DEVELOPERS have outlined plans for housing on a controversial site in a popular North Yorkshire village famous as the boyhood home of Captain James Cook.

The scheme is for 35 homes including ten affordable homes and four self build plots on the land at School Farm, Great Ayton. Two of the new homes would be created by converting a traditional sandstone barn, although other existing buildings would be demolished to make way for the development.

In 2015, more than 600 people objected to plans for a development of 113 houses around the School Farm area, half of them affordable homes. The scheme sparked two public inquiries. There was so much concern the appeal had to move venues twice so members of the public could attend.

Now planning consultants Saddington Taylor say their plans are a chance to bring much-needed new housing to Great Ayton. Speaking on behalf of the applicants, Jonathan Saddington said: “The School Farm development is a rare opportunity to deliver much-needed housing in Great Ayton, and its location is superb.

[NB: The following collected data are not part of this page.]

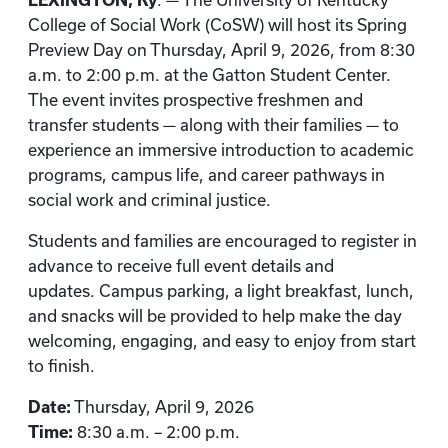
LEXINGTON, Ky
. — The University of Kentucky
College of Social Work (CoSW) will host its Spring
Preview Day on Thursday, April 9, 2026, from 8:30
a.m. to 2:00 p.m. at the Gatton Student Center.
The event invites prospective freshmen and
transfer students — along with their families — to
experience an immersive introduction to academic
programs, campus life, and career pathways in
social work and criminal justice.
Students and families are encouraged to register in
advance to receive full event details and
updates. Campus parking, a light breakfast, lunch,
and snacks will be provided to help make the day
welcoming, engaging, and easy to enjoy from start
to finish.
Date:
Thursday, April 9, 2026
Time:
8:30 a.m. – 2:00 p.m.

A safe access can be created off Station Road, and future residents would find themselves within a stone’s throw of Great Ayton’s shops and leisure facilities.

Darlington and Stockton Times:

“The applicants are local people who hold Great Ayton close to their hearts, and this is reflected in their approach to the application. They’ve been at pains to ensure that the design respects local heritage, and they’ve made sure that it includes elements that would benefit the wider community. They instructed us to consult close neighbours before the design was finalised and requested several design changes in response to the comments.

“Change isn’t always universally popular, but new housing is required, and this development can deliver it in a way that makes an all-around positive contribution to Great Ayton.”

The consultants say a 2021 housing survey identified a need for 48 open-market houses and 33 affordable homes in Great Ayton. However they point out that no development sites were allocated in the village by the new Hambleton Local Plan. They claim this means that the council will need to try and address the shortfall through ad-hoc developments known as “windfall sites,” the technical term for development sites not specifically identified by the Local Plan.

Mr Saddington added: “The School Farm development would be one such windfall site and would go some way to addressing local housing need. According to the application documents, the development will also deliver a range of additional benefits, including extensive landscaping and woodland planting, a reduction in surface water flows to a nearby water course, a new pedestrian and cycle link between the village centre and train station, a small public car park, and an informal children’s play area.”